BEGIN SELECTED EXCERPT
Icon View Thread

The following is the text of the current message along with any replies.
Messages 1 to 10 of 16 total
Thread grouping questions (retesting case with 1.4b4)
Sun, Jul 1 2007 6:33 AMPermanent Link

"Harry de Boer"
EDB 1.04b4 (retesting grouping case with 1.4b2: testfiles then already send
to binaries)
----------------------------------------------------------------------------
-----------

SELECT id_medewerker, id_campagne, aanvang, einde,
CAST((einde - aanvang) HOUR TO MINUTE AS VARCHAR(20)) as bt
FROM registraties
where id_medewerker = '20020'
and id_campagne = 'PAUZE'

results in a total time (bt) of 5 hours and 16 minutes (when I add the bt
column values).

SELECT id_medewerker, id_campagne,
CAST((max(einde) - min(aanvang)) HOUR TO MINUTE AS VARCHAR(20)) as bt
FROM registraties
group by id_campagne, id_medewerker
having id_medewerker = '20020' and id_campagne='PAUZE'

or

SELECT id_medewerker, id_campagne,
CAST((max(einde) - min(aanvang)) HOUR TO MINUTE AS VARCHAR(20)) as bt
FROM registraties
where id_medewerker = '20020' and id_campagne='PAUZE'
group by id_campagne, id_medewerker

results in a total time (bt) of 5 hours and zero minutes (incorrect)
END SELECTED EXCERPT
BEGIN INPUT RECORDS
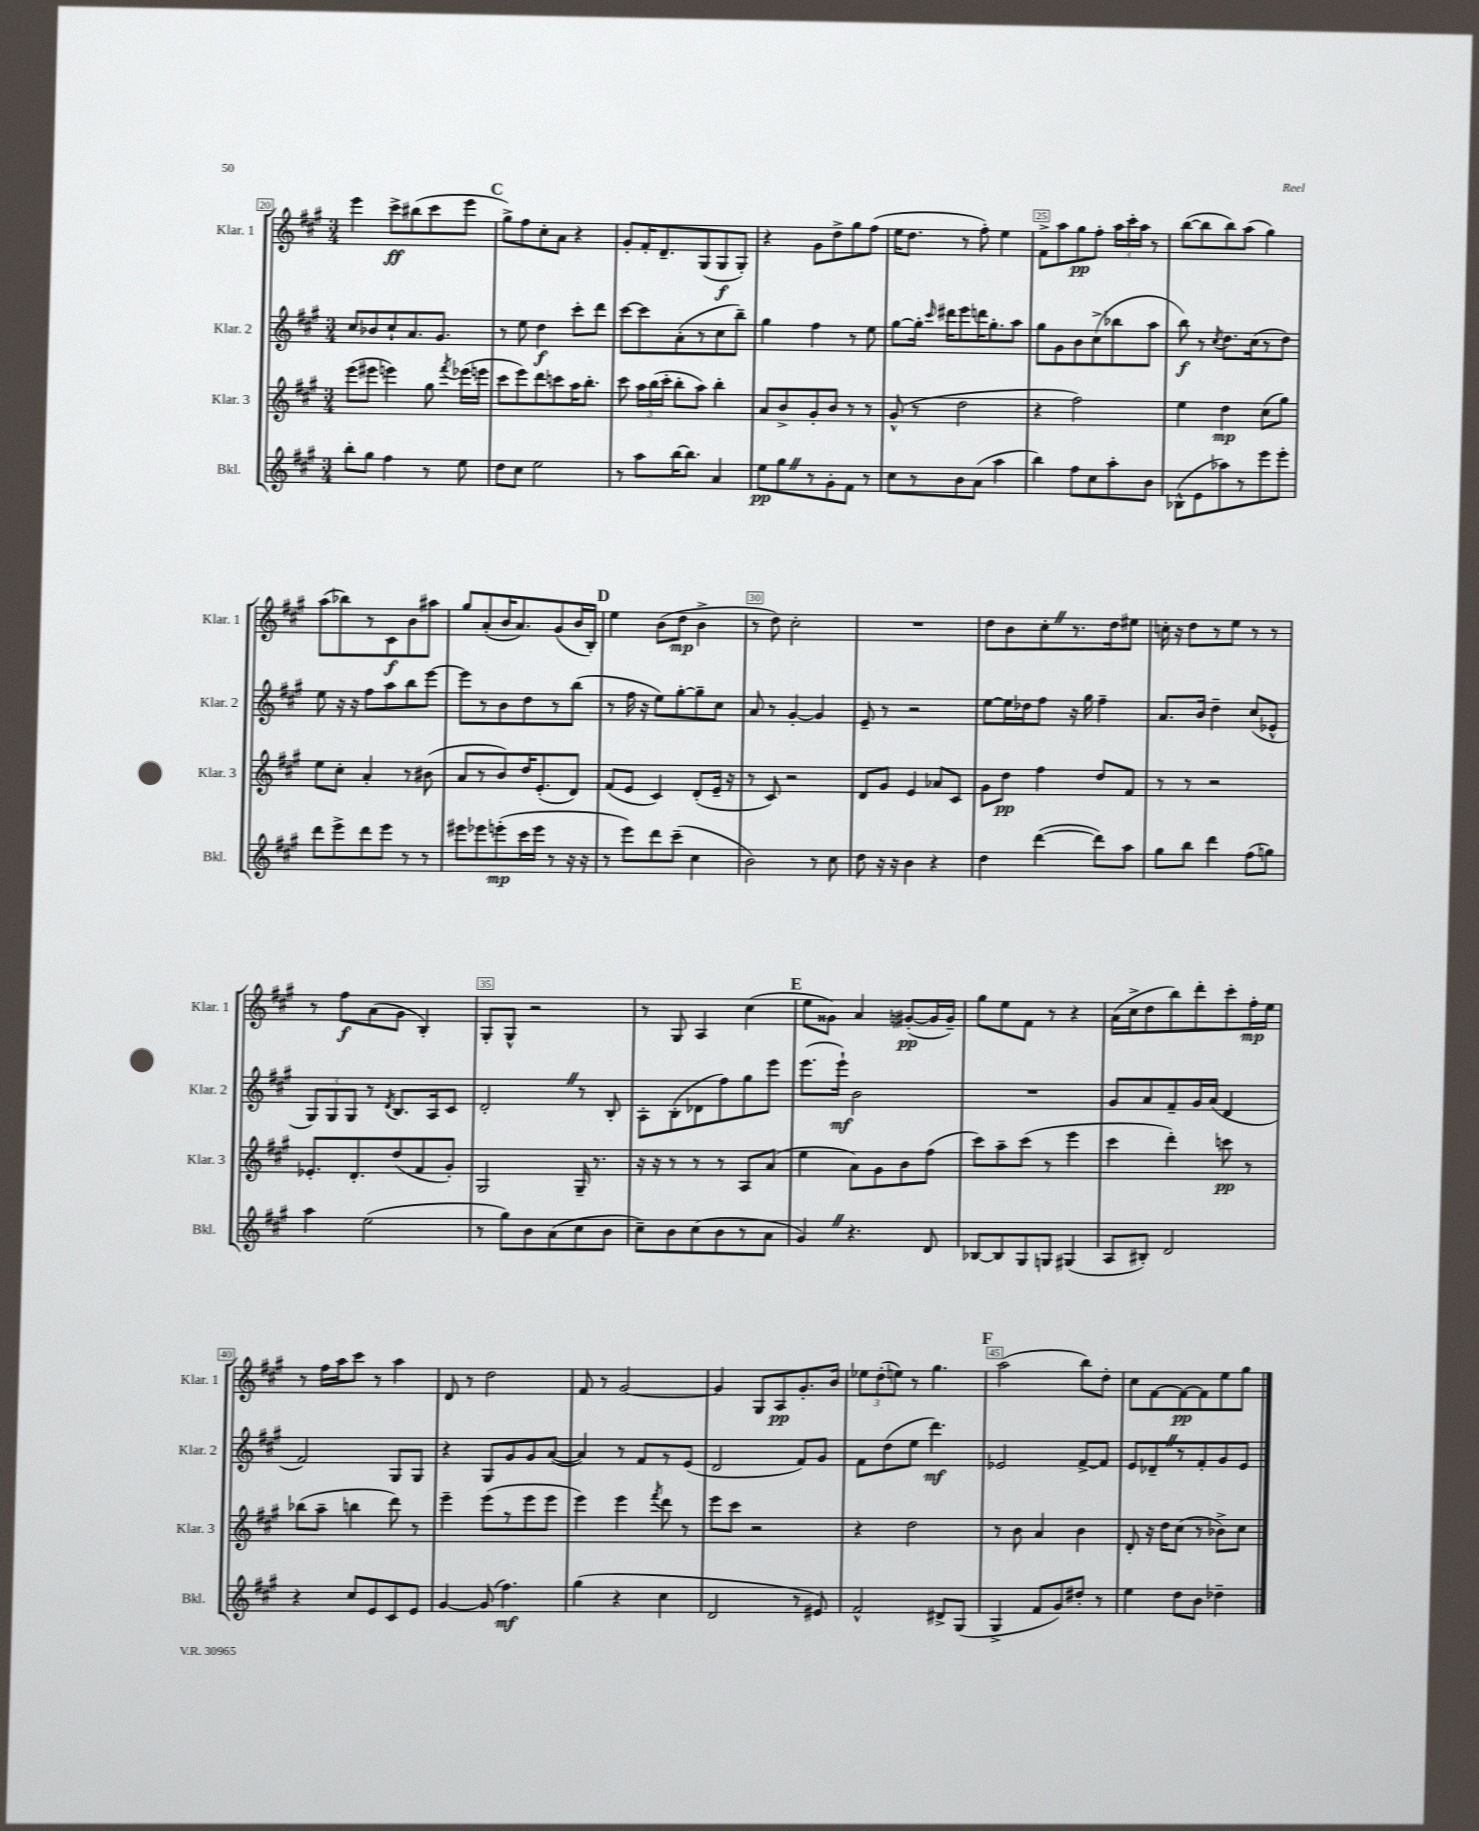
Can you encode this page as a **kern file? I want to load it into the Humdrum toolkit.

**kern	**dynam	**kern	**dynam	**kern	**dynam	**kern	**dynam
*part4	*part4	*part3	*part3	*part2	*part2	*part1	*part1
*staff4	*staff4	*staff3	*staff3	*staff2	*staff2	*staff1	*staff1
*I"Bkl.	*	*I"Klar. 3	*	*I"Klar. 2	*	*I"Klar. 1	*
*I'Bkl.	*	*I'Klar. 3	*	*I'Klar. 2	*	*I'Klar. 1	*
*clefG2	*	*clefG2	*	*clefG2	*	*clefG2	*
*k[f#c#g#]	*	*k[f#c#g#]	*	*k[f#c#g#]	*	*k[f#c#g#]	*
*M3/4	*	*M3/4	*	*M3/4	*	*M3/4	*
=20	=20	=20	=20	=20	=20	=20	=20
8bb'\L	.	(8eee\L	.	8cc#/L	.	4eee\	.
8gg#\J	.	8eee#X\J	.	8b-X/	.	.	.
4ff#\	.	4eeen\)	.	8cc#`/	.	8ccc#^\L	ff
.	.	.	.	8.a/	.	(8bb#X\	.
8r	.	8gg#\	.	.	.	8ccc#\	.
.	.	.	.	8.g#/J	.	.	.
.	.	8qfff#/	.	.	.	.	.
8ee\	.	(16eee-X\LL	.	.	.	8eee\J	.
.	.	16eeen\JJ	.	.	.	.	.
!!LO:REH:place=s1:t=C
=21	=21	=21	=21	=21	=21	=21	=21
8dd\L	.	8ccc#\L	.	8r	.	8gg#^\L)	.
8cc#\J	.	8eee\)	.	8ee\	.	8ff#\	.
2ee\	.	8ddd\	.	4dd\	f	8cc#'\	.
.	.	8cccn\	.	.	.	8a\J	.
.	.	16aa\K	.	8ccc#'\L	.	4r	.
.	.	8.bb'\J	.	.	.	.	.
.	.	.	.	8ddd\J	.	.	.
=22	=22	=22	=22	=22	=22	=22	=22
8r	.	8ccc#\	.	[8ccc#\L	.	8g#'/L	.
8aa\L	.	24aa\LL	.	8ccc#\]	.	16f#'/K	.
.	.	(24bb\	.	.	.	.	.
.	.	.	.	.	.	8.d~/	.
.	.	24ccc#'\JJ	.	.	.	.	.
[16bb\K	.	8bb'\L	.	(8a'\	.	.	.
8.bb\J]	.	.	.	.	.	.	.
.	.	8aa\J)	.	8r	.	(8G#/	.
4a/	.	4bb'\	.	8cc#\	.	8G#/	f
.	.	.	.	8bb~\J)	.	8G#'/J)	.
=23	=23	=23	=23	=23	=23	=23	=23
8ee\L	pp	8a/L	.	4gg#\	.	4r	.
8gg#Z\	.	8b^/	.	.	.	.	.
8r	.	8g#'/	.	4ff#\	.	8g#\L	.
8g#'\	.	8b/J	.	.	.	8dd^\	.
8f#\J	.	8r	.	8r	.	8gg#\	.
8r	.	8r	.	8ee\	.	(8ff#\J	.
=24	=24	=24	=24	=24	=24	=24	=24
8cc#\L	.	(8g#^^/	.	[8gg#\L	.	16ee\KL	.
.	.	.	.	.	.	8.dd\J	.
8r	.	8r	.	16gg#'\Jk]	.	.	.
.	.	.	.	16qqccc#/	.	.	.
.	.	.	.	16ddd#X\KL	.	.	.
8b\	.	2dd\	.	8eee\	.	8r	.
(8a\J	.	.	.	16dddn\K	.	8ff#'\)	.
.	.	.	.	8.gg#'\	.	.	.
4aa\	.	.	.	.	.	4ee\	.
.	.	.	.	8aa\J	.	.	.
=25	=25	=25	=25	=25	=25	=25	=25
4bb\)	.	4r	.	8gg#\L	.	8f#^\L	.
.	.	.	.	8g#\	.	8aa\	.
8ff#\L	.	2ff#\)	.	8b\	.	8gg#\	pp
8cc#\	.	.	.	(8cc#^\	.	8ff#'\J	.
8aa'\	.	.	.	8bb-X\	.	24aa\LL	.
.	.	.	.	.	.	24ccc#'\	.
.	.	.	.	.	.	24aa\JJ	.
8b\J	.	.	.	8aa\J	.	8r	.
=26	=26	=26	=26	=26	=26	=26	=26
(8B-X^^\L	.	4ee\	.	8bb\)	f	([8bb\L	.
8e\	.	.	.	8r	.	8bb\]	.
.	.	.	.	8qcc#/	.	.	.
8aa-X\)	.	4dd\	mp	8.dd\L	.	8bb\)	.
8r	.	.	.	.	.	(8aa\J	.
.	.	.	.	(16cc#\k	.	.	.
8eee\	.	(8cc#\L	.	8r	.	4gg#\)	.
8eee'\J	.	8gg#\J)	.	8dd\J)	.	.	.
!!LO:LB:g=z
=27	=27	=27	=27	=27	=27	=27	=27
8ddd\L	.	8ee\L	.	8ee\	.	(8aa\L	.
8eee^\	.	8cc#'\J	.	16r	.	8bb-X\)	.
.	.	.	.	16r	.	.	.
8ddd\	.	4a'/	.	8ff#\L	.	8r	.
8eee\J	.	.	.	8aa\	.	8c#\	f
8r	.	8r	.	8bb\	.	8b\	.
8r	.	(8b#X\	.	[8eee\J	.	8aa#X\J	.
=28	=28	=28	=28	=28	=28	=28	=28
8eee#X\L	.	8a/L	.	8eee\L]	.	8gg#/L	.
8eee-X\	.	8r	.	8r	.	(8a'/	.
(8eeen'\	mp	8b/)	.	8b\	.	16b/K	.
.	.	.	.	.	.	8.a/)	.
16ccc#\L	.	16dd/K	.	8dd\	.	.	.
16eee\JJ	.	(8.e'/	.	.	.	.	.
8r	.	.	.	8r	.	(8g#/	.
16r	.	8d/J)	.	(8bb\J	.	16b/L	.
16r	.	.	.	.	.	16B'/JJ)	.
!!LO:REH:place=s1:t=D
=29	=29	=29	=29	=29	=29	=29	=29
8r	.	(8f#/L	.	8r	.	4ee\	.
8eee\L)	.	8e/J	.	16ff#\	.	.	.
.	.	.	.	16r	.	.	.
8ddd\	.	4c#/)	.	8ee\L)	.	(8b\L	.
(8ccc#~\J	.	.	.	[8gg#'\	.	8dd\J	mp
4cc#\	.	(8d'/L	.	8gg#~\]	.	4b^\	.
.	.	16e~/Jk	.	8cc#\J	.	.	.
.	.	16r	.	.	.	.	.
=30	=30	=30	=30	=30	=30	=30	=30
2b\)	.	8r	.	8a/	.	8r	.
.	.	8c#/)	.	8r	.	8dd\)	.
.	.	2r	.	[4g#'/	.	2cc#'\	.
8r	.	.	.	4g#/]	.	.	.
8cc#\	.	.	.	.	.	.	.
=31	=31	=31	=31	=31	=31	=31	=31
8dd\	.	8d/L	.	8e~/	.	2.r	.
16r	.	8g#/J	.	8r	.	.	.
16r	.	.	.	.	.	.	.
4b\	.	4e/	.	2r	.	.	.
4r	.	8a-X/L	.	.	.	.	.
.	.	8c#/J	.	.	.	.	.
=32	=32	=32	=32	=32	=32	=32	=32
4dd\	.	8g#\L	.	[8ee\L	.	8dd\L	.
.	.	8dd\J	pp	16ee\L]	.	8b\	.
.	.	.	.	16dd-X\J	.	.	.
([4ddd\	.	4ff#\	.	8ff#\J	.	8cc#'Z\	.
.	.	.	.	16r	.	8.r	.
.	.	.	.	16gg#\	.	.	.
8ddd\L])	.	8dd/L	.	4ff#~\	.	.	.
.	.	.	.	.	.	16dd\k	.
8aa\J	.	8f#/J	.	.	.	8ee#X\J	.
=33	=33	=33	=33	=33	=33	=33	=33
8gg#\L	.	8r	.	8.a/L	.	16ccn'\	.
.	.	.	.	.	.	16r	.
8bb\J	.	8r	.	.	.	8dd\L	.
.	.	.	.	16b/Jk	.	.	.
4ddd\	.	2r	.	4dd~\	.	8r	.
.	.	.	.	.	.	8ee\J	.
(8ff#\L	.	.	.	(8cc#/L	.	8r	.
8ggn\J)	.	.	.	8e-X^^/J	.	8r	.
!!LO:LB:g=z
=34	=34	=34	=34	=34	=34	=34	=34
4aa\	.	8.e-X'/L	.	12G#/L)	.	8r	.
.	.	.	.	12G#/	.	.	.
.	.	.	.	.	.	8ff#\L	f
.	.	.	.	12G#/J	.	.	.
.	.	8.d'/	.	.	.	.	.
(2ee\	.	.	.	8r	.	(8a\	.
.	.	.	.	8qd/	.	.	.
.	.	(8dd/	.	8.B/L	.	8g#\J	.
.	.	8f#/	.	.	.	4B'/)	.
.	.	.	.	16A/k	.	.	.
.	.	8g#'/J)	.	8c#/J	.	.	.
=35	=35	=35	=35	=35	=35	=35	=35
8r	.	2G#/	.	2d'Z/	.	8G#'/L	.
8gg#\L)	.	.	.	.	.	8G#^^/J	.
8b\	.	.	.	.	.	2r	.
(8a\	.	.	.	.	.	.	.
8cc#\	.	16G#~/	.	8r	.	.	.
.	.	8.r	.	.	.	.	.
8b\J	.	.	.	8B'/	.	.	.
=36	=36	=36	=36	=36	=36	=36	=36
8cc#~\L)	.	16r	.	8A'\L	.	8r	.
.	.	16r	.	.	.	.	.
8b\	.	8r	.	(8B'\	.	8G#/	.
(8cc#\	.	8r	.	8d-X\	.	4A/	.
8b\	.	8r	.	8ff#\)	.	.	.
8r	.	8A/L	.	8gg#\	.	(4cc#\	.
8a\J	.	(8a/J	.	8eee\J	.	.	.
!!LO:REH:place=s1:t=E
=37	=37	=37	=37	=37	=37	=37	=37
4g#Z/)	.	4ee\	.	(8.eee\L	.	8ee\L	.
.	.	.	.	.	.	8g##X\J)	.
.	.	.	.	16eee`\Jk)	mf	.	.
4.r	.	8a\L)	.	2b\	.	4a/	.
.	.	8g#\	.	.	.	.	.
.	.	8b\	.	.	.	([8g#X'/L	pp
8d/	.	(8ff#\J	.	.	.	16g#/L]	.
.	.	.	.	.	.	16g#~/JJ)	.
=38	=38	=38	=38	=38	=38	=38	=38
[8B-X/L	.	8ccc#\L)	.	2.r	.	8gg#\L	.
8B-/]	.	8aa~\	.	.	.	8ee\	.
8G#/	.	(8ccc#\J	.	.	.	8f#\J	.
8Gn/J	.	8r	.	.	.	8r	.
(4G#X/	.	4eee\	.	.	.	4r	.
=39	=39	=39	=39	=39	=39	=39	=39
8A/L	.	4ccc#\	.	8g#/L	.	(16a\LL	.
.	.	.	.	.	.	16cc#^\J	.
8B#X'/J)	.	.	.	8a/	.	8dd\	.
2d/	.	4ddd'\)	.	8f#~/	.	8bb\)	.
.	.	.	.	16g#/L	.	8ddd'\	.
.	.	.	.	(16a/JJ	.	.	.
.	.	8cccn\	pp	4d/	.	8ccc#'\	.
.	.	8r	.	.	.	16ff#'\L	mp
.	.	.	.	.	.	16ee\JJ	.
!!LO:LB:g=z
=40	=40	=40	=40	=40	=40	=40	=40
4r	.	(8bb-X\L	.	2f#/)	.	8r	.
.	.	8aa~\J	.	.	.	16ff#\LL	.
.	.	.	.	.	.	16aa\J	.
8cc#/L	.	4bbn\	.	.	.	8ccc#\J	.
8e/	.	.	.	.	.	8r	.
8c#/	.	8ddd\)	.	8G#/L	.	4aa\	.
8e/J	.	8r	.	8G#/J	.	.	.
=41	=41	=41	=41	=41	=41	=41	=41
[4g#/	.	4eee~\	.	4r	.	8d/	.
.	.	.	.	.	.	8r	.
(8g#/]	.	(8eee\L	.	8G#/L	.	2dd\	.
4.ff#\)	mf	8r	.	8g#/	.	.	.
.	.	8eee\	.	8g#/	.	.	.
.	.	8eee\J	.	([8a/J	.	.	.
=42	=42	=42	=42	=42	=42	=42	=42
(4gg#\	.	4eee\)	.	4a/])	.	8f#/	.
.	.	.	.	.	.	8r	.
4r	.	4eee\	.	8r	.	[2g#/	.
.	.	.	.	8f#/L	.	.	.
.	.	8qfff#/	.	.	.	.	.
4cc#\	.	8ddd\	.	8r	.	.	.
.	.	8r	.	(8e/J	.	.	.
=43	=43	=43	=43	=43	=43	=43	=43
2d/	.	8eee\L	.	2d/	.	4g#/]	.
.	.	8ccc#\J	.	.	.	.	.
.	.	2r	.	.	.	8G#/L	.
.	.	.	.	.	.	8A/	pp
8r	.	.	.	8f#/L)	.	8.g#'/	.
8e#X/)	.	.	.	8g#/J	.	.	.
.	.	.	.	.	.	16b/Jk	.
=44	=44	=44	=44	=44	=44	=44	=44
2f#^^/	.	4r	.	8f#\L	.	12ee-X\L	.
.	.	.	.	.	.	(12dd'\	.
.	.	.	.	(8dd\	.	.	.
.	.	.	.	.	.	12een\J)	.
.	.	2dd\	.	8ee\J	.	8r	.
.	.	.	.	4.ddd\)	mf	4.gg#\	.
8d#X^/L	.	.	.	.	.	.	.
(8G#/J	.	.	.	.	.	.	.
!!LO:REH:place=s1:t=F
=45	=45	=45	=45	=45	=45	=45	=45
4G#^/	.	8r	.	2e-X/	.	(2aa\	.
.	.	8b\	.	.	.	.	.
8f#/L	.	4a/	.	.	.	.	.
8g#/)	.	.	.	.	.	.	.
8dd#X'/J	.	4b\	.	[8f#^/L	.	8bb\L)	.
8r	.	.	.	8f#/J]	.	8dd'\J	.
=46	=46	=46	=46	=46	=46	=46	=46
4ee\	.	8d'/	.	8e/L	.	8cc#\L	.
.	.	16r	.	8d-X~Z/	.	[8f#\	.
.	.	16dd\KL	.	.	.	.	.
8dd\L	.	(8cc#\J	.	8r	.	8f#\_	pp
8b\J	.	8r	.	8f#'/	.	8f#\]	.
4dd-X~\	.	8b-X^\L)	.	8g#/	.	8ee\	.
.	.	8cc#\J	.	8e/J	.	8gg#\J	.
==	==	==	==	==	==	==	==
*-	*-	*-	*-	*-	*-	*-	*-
END INPUT RECORDS
## PARTS OF THE EXERCISE
a) Retype the forum thread about the grouping queries in full, word for word.
b) From the listing, extract every line containing the string "place".

## ANSWERS TO THE EXERCISES
a)
Icon View Thread

The following is the text of the current message along with any replies.
Messages 1 to 10 of 16 total
Thread grouping questions (retesting case with 1.4b4)
Sun, Jul 1 2007 6:33 AMPermanent Link

"Harry de Boer"
EDB 1.04b4 (retesting grouping case with 1.4b2: testfiles then already send
to binaries)
----------------------------------------------------------------------------
-----------

SELECT id_medewerker, id_campagne, aanvang, einde,
CAST((einde - aanvang) HOUR TO MINUTE AS VARCHAR(20)) as bt
FROM registraties
where id_medewerker = '20020'
and id_campagne = 'PAUZE'

results in a total time (bt) of 5 hours and 16 minutes (when I add the bt
column values).

SELECT id_medewerker, id_campagne,
CAST((max(einde) - min(aanvang)) HOUR TO MINUTE AS VARCHAR(20)) as bt
FROM registraties
group by id_campagne, id_medewerker
having id_medewerker = '20020' and id_campagne='PAUZE'

or

SELECT id_medewerker, id_campagne,
CAST((max(einde) - min(aanvang)) HOUR TO MINUTE AS VARCHAR(20)) as bt
FROM registraties
where id_medewerker = '20020' and id_campagne='PAUZE'
group by id_campagne, id_medewerker

results in a total time (bt) of 5 hours and zero minutes (incorrect)

b)
!!LO:REH:place=s1:t=C
!!LO:REH:place=s1:t=D
!!LO:REH:place=s1:t=E
!!LO:REH:place=s1:t=F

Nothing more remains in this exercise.